Caching in Scanpy - Githubissues

Marius1311 commented 4 years ago

Hi all! I wanted to make you aware of a caching extension for scanpy and scvelo that @michalk8 and myself have developed called scachepy and to kick off a discussion about caching in scanpy. From my point of view, there are currently two main ways to cache your results in scanpy, please correct me if I'm wrong:

write the AnnData object
manually write the attributes, e.g. adata.X to file, e.g. pickle

The idea of scachepy is to offer the possibility to cache all fields of an AnnData object associated with a certain function call, e.g. sc.pp.pca. It allows you to globally define a caching directory and a backend (default is pickle) that the cached objects will be written to. In the case of PCA, this would amount to calling

import scachepy
c = scachepy.Cache(<directory>) 
c.pp.pca(adata)

where c.pp.pca wraps around sc.pp.pca but takes additional caching arguments like force. So in short, our aim with scachepy is to....

...have a flexible and easy to use way to cache variables associated with scanpy/scvelo function calls.
... speed up individual steps in a scanpy/scvelo analysis by caching them, without having to save the entire AnnData object
... be able to share jupyter notebooks with someone else who can run them on a different machine, possibly on a different OS and yet get the exactly the same results because the critical computations are cached.

@michalk8 is the main developer and will be able to tell you much more about it. I would appreciate any input, and would love to discuss caching in scanpy/scvelo.

LuckyMD commented 4 years ago

I'm not sure i fully understand the point of caching. So you store the exact output of all the computations of a function so that it can be rerun exactly? How big do those objects become?

michalk8 commented 4 years ago

I'm not sure i fully understand the point of caching. So you store the exact output of all the computations of a function so that it can be rerun exactly? How big do those objects become?

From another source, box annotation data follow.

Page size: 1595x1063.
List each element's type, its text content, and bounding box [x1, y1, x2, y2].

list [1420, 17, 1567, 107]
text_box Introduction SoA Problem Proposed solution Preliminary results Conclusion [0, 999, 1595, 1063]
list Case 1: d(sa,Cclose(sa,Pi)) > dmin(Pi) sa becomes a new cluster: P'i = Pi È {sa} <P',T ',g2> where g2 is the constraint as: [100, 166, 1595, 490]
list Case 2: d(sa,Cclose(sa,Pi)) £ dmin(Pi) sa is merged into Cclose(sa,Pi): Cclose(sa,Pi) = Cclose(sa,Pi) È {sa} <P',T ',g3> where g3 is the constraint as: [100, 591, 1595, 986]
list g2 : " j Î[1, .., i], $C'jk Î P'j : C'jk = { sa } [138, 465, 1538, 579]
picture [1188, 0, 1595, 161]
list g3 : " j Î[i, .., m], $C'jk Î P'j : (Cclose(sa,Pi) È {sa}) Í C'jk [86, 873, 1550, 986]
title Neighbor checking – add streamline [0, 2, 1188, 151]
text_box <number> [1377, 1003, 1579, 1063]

We've had problems in the past when running notebooks on different computers (by having different distros or just using the server) or just updating a library produced different results in terms of embedding/clustering...

The other benefit is that if analyzing the data in multiple stages (or multiple times), you'd have to either store the adata object after each stage and then load it for the next one. Or just run it from scratch, which can take some time. Not to mention a forgotten parameter which affects reproducibility. The caching makes this convenient - just run the notebook.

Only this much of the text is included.